INFORMATION SUPPLIED:
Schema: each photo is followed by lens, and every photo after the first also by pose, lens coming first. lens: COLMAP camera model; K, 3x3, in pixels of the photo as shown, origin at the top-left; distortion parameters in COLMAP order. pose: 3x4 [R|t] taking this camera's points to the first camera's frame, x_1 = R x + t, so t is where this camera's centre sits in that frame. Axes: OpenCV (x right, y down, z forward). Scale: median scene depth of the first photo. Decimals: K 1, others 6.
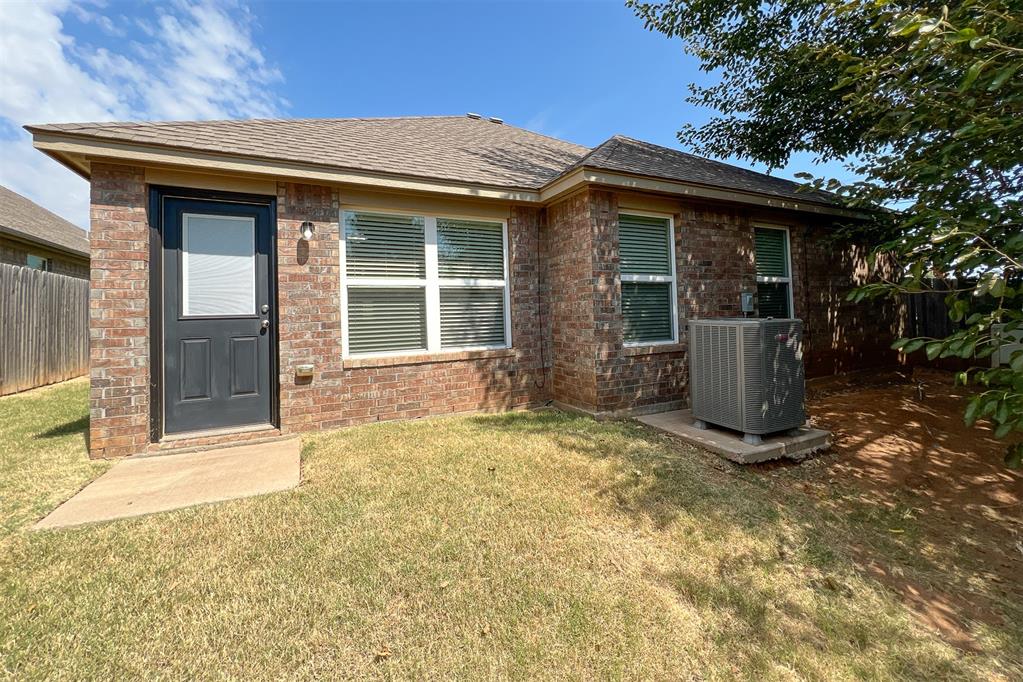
lens RADIAL K [[412.2, 0, 508.9], [0, 412.2, 304.9], [0, 0, 1]] dist [-0.000797, 0.000766]
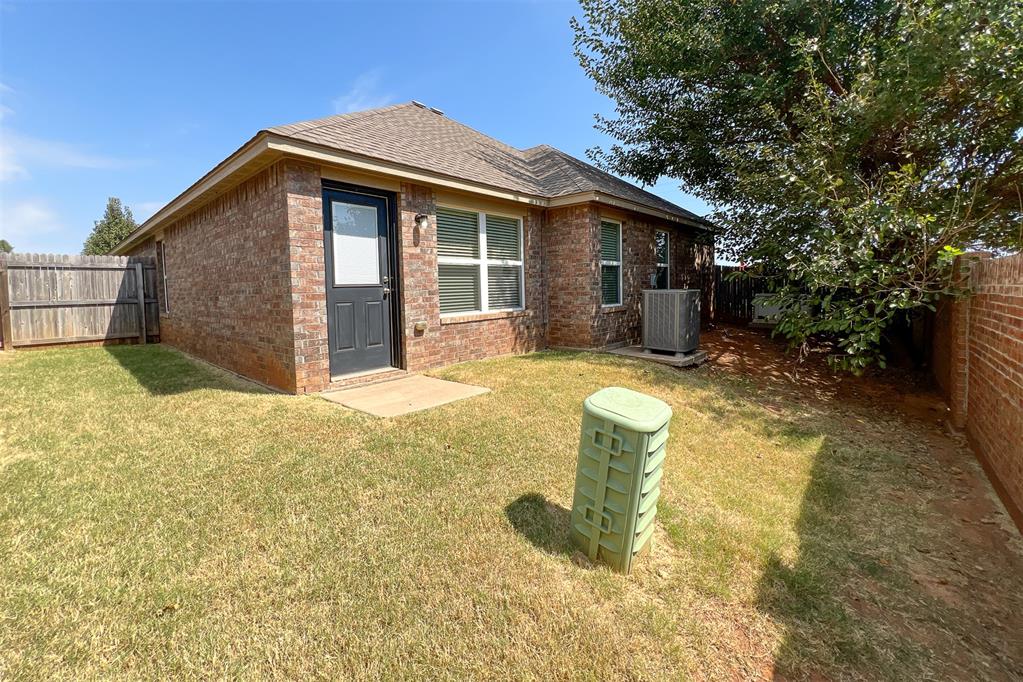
lens RADIAL K [[412.2, 0, 508.9], [0, 412.2, 304.9], [0, 0, 1]] dist [-0.000797, 0.000766]
pose [[0.924276, -0.008802, 0.381623, -0.638223], [-0.016193, 0.997930, 0.062235, 0.001890], [-0.381381, -0.063702, 0.922220, -0.301663]]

WHAT YOU WILL DO:
Would you output the data exactly, without any of its images?

ANSWER BOX:
Schema: each photo is followed by lens, and every photo after the first also by pose, lens coming first. lens: COLMAP camera model; K, 3x3, in pixels of the photo as shown, origin at the top-left; distortion parameters in COLMAP order. pose: 3x4 [R|t] taking this camera's points to the first camera's frame, x_1 = R x + t, so t is where this camera's centre sits in that frame. Axes: OpenCV (x right, y down, z forward). Scale: median scene depth of the first photo. Decimals: K 1, others 6.
lens RADIAL K [[412.2, 0, 508.9], [0, 412.2, 304.9], [0, 0, 1]] dist [-0.000797, 0.000766]
lens RADIAL K [[412.2, 0, 508.9], [0, 412.2, 304.9], [0, 0, 1]] dist [-0.000797, 0.000766]
pose [[0.924276, -0.008802, 0.381623, -0.638223], [-0.016193, 0.997930, 0.062235, 0.001890], [-0.381381, -0.063702, 0.922220, -0.301663]]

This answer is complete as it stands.